● Written task 1
Summarize the article on growing from data analyst to data scientist in two sentences.
● Written task 2
Return everything in the article on growing from data analyst to data scientist from "Personally, I have" down to "than your background.", copied word for word.

● Exercise text
The secret sauce for growing from a data analyst to a data scientist
Despite the increasing demand and appetite for experienced data scientists, the job is ambiguously described most of the times. Also, the delineation between data science and data analytics or engineering is still loosely defined by a lot of hiring managers.
By Natalia Koupanou, Zoopla.co.uk
Undoubtedly a data science heatwave has hit most industries making data scientist the sexiest job of the 21st century as referred in Harvard Business Review. Despite the increasing demand and appetite for experienced data scientists, the job is ambiguously described most of the times. Also, the delineation between data science and data analytics or engineering is still loosely defined by a lot of hiring managers. This lack of real industry standard confuses a lot of professionals who desire to switch to a data science role. Speaking to many analysts and software developers I realise how overwhelming the available information about AI and machine learning (ML) can be. I also know from experience how hard it is to know where to start without any guidance. Currently, I am a data scientist at Zoopla and I’d like to share some lessons I’ve learnt from my personal professional journey from analytics to data science.
Stand firm on a solid mathematical foundation
The majority of ML algorithms are built on multivariable calculus and linear and nonlinear algebra. Highly skilled data scientists are able to change the computer program at the level of mathematics and thus drive real improvement in model performance. It is important to have the mathematical skills, especially statistics and linear algebra. Having the ability to learn and understand machine learning techniques is a requirement for becoming a data scientist. Whether you’ve learnt that from a psychology or mathematics degree, a PhD or an online course is not relevant.
Personally, I have a Bachelor’s and Master’s degree in Engineering from Cambridge University. Typically, STEM bachelor degrees already provide fundamentals in mathematics required to learn machine learning and data science techniques. Many aspiring data scientists are discouraged by the myth of a PhD being a prerequisite for a career in data science. Currently, there are many data scientist with a doctoral degree but this is not a rule. For example, my former colleague Jorge Brasil with a Master’s in applied mathematics has more than 7 years of experience in data science at top companies including Microsoft.
Tip 1: Focus on your abilities rather than your background.
As a data scientist, you often break difficult, open-ended, badly defined problems into small steps. This is a skill you are trained for during a postgraduate degree in a 3–6year period. Industry can also offer that skill, and that’s why I personally chose to join an e-commerce start-up after my undergraduate studies where I was the second member of the digital analytics and pricing team.

● Listed records
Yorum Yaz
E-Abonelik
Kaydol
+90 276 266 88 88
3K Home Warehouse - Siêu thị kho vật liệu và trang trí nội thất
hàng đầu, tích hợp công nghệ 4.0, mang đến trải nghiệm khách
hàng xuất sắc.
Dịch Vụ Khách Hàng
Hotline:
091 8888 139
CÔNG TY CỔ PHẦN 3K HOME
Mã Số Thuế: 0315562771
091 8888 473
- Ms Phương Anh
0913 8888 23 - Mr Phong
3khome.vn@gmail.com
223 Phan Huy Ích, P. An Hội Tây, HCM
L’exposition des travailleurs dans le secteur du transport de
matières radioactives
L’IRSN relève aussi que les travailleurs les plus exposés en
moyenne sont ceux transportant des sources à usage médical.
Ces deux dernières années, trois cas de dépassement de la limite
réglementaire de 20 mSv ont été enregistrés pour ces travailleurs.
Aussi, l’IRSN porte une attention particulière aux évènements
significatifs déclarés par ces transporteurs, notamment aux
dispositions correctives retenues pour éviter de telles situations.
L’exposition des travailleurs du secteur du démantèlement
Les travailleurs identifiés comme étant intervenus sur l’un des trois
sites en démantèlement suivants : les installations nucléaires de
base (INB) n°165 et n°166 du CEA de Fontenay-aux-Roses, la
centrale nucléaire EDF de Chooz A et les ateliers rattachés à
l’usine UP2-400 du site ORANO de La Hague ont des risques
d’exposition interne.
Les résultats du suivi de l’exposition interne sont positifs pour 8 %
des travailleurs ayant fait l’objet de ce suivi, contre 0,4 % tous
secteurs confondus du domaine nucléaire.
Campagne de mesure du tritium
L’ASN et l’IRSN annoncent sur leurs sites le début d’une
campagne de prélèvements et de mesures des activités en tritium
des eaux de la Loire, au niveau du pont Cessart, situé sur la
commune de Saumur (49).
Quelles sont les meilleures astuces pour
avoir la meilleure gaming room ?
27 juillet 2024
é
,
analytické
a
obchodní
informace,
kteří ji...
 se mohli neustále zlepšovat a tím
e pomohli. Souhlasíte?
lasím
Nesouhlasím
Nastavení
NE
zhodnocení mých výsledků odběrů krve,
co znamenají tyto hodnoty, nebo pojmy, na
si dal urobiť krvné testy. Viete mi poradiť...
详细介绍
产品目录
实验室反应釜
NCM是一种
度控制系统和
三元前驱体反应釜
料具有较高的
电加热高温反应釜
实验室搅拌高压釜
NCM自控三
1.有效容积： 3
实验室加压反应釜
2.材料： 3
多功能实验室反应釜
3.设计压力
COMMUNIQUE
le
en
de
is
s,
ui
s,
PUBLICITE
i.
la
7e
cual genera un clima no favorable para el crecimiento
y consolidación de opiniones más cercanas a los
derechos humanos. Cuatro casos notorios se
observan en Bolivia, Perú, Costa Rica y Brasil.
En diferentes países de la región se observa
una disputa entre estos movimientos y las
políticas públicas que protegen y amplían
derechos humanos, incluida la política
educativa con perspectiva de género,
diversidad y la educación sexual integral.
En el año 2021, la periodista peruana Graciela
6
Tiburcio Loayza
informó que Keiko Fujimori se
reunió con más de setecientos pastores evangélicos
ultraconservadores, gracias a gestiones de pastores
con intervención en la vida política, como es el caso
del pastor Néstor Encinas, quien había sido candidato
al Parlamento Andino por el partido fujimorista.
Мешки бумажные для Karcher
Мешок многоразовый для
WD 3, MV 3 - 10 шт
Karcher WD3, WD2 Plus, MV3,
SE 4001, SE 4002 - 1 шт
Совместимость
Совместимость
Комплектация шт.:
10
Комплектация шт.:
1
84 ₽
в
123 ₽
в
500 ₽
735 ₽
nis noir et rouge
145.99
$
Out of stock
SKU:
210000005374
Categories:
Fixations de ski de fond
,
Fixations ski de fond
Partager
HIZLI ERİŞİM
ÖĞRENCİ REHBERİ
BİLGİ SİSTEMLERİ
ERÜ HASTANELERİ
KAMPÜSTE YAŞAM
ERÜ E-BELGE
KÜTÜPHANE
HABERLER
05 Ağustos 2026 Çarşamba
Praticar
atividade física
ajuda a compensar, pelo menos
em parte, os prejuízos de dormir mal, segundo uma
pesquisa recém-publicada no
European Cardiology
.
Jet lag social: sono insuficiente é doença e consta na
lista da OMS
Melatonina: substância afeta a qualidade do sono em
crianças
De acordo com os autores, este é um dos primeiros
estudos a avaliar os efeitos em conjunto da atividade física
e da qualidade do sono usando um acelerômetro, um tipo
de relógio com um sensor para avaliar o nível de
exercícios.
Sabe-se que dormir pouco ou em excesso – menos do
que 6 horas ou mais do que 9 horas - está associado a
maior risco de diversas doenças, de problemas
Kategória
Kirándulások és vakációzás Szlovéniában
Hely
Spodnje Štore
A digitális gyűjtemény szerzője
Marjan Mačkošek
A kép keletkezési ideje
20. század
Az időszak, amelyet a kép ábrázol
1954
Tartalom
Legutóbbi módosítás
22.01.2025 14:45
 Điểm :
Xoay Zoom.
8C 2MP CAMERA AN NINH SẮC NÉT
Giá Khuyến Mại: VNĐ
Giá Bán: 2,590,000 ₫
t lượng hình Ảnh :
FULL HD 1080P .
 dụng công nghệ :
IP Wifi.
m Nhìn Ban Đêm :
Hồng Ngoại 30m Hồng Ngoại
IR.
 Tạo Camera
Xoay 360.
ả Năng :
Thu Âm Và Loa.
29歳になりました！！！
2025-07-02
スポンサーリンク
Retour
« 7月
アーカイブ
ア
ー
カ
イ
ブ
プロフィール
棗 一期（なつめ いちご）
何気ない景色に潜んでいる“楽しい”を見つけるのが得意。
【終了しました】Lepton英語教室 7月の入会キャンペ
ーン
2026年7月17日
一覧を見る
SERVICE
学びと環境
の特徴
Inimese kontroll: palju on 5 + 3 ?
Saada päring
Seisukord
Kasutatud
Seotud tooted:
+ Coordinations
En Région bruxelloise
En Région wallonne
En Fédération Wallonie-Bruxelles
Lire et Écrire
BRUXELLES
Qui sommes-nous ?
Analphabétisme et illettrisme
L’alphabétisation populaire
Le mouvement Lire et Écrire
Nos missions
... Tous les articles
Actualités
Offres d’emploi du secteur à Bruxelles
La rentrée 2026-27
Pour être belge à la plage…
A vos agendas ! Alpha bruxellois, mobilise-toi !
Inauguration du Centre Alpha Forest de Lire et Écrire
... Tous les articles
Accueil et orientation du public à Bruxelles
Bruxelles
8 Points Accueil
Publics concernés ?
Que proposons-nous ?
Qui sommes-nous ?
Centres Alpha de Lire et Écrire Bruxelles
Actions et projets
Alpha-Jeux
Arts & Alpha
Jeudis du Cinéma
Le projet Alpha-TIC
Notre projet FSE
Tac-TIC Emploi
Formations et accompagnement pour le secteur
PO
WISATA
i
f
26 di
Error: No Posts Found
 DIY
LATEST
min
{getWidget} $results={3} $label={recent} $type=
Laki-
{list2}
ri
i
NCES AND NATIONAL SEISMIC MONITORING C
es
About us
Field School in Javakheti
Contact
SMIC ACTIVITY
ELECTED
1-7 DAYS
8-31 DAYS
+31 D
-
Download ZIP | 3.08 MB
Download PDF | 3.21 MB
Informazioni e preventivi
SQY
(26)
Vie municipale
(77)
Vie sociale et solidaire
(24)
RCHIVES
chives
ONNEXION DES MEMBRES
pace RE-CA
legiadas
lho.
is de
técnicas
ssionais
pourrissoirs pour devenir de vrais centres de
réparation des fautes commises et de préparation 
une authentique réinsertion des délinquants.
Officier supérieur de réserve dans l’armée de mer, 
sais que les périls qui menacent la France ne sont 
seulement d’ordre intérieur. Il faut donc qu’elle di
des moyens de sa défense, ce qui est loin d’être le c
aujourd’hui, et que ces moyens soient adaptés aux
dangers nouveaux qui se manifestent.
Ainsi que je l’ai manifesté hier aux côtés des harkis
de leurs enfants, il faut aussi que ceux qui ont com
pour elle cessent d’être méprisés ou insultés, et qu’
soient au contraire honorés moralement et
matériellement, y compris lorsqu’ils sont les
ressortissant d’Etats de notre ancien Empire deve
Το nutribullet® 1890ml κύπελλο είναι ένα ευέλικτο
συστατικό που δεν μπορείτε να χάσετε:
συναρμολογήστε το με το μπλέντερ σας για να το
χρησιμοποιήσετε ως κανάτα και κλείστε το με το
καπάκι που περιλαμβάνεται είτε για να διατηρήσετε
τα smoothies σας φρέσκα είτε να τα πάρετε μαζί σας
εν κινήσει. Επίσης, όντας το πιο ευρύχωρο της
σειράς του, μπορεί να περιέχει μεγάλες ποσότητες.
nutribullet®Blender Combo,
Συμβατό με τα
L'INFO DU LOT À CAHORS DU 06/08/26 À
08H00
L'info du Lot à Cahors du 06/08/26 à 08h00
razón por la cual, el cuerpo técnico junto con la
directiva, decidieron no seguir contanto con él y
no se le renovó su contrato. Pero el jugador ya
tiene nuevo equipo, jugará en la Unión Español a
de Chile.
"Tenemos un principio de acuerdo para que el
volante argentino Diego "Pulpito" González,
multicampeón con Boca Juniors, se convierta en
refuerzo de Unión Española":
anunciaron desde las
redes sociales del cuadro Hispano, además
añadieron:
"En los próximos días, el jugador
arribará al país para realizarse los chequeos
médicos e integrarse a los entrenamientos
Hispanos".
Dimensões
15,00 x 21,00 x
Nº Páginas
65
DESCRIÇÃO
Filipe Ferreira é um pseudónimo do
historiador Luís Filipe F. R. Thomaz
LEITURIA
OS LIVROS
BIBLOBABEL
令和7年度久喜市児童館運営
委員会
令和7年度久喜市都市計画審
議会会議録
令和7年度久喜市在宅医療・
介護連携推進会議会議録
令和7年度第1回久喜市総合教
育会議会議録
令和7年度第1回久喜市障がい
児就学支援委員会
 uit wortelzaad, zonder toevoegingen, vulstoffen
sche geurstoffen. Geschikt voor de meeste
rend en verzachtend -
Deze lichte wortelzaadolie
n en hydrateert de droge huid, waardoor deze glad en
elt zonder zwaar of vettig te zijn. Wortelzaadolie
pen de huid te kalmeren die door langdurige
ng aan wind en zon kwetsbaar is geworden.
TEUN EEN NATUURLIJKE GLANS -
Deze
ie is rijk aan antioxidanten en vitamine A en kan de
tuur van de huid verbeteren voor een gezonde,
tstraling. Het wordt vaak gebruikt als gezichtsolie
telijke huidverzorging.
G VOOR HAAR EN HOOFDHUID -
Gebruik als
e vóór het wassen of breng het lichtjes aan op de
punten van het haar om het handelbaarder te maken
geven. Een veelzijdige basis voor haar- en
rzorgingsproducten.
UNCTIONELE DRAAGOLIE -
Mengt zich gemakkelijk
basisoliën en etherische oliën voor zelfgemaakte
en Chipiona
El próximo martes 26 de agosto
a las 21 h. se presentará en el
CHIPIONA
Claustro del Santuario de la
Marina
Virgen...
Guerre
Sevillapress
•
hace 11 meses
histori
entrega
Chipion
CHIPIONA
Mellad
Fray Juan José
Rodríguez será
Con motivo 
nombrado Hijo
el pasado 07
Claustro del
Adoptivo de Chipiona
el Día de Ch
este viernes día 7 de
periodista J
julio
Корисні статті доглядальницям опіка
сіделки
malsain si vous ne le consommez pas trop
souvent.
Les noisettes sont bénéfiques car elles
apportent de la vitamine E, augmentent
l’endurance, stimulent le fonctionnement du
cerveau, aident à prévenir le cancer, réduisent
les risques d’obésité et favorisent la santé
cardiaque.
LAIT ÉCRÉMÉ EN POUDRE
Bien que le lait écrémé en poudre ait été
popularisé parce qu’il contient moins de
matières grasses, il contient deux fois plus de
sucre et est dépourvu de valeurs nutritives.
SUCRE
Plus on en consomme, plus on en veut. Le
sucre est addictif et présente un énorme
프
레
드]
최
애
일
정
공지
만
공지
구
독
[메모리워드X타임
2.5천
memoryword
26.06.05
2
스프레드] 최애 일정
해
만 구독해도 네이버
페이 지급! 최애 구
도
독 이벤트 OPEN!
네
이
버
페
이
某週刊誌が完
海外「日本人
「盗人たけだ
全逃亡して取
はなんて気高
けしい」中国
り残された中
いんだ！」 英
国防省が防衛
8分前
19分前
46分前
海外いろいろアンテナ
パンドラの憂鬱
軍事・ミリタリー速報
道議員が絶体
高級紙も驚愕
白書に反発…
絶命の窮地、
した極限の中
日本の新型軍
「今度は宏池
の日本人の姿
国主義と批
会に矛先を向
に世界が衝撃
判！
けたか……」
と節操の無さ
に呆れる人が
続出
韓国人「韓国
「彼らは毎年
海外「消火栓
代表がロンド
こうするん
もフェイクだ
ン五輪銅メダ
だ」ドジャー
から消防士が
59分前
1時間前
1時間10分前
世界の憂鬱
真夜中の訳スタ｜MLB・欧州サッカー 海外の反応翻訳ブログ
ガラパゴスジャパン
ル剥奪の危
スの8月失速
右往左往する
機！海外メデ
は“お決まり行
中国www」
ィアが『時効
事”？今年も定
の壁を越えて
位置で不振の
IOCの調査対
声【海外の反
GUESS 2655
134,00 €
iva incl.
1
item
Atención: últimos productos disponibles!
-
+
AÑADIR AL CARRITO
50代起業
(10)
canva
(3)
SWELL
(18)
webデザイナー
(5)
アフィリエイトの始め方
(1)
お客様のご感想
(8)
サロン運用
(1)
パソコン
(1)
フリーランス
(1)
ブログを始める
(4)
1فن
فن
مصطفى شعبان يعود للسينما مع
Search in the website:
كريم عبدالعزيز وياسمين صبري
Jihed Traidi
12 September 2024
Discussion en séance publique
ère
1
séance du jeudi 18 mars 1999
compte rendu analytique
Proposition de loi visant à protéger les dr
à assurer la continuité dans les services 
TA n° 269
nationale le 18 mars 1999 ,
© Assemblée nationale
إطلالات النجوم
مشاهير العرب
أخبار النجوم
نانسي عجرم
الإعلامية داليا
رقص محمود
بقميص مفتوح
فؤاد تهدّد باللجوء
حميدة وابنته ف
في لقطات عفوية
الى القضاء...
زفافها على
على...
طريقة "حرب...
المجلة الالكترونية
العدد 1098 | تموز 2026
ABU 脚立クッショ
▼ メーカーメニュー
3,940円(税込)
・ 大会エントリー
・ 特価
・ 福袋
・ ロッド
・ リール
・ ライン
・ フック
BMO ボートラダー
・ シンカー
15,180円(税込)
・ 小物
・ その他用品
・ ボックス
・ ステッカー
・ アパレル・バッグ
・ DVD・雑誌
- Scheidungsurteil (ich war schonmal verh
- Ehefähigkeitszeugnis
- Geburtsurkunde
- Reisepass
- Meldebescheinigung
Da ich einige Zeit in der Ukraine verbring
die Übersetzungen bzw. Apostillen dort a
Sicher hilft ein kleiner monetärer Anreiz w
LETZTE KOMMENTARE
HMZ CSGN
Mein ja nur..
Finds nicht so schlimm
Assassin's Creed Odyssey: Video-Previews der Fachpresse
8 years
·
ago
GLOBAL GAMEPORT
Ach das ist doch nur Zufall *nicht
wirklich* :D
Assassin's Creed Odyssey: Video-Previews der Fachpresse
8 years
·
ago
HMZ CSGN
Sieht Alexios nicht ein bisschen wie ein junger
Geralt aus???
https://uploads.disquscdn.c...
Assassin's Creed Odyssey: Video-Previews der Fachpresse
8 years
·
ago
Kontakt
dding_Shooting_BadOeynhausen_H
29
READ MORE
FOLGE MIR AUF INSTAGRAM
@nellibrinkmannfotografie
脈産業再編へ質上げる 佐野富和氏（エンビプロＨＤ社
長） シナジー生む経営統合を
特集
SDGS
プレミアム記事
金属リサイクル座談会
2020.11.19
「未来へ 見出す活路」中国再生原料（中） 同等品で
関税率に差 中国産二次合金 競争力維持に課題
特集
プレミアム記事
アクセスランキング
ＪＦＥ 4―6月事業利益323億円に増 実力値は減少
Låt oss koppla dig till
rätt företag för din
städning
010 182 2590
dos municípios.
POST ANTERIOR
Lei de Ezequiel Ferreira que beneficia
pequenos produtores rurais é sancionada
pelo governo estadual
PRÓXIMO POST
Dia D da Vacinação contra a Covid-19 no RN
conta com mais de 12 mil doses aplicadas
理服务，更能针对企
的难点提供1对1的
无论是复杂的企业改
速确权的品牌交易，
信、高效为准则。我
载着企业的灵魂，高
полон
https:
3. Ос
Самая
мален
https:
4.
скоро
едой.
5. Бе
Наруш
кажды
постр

● Answer box 1
The author, a data scientist at Zoopla, observes that the data scientist role is often ambiguously described and loosely separated from analytics or engineering, and shares lessons from a personal move from analytics to data science. The article stresses a solid mathematical foundation, especially statistics and linear algebra, holds that a PhD is not a prerequisite for a data science career, and advises focusing on abilities rather than background.

● Answer box 2
Personally, I have a Bachelor’s and Master’s degree in Engineering from Cambridge University. Typically, STEM bachelor degrees already provide fundamentals in mathematics required to learn machine learning and data science techniques. Many aspiring data scientists are discouraged by the myth of a PhD being a prerequisite for a career in data science. Currently, there are many data scientist with a doctoral degree but this is not a rule. For example, my former colleague Jorge Brasil with a Master’s in applied mathematics has more than 7 years of experience in data science at top companies including Microsoft.
Tip 1: Focus on your abilities rather than your background.